When chemists and biologists upload their data to ABCD, it goes to an existing intermediary, or transactional, database, and the information is copied once a day to the warehouse. It is an active copying process, which means along the way the data is corrected, cleaned up, standardized, and reformatted to resolve differences in how assays are classified and scored, for example. This active copying process is an important element of the warehouse because of inconsistencies in the way some of the original database fields were filled in. “Users had a lot of freedom in how they would classify and annotate their data. As a result, you have a lot of entropy,” says Agrafiotis. The team is also developing tools to classify existing biological protocols, to allow users to navigate the maze of protocols and locate the ones they want. For example, assays would be classified (and subclassified) by whether they pertain to a whole organism, tissue, cell, or individual protein.
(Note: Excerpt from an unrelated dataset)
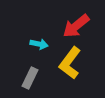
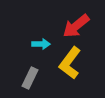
cyan arrow: moved 2 px right; rotated 12 degrees counterclockwise
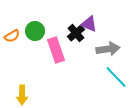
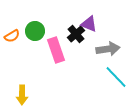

Warehousing the data is easy compared to constructing the advanced search tools users will need to make sense of the data and make project decisions, says Agrafiotis, prototypes of which were developed at 3-Dimensional Pharmaceuticals. The heart of the toolkit is a set of cheminformatics procedures for perceiving, analyzing, and manipulating chemical structures. These tools perform a multitude of tasks: they can check the integrity of a chemical structure; compute molecular properties and descriptors; search for substructures and similarity; detect and classify chemical types; aid chemical synthesis and combinatorial chemistry; perform structure-activity analysis; and build three-dimensional (3D) models; to say nothing of statistical analysis, data mining, and visualization. These tools are all presented to the user in a graphical interface. “The idea is you have a visual front-end that can plot anything under the sun,” says Agrafiotis. “It’s one thing to provide a table of numbers to the user. It’s a completely different thing to be able to take these numbers and put them in the context of a chemical structure and decide which parts are responsible for [the compound’s activity].”

As of this writing, some users were already beta testing ABCD, and the first major release was scheduled for December 2004. The project will probably take another year or 18 months after that to complete and make user friendly, says Wan. Once the rules of ABCD are worked out, his group plans to introduce electronic notebooks to automatically send raw data to the warehouse.

After ABCD has shown its value, the next step is obvious, says Agrafiotis: making a closer connection between genes and molecules. That will require integrating bio- and cheminformatics more completely by linking structural biology and microarray data, sequence analysis and classification, and biological pathway analysis through chemical structure, he says. “It will probably happen in the next two to three years.” At that point, given all of the company’s informatics changes, incommensurable databases and fragmented knowledge might start to seem positively quaint.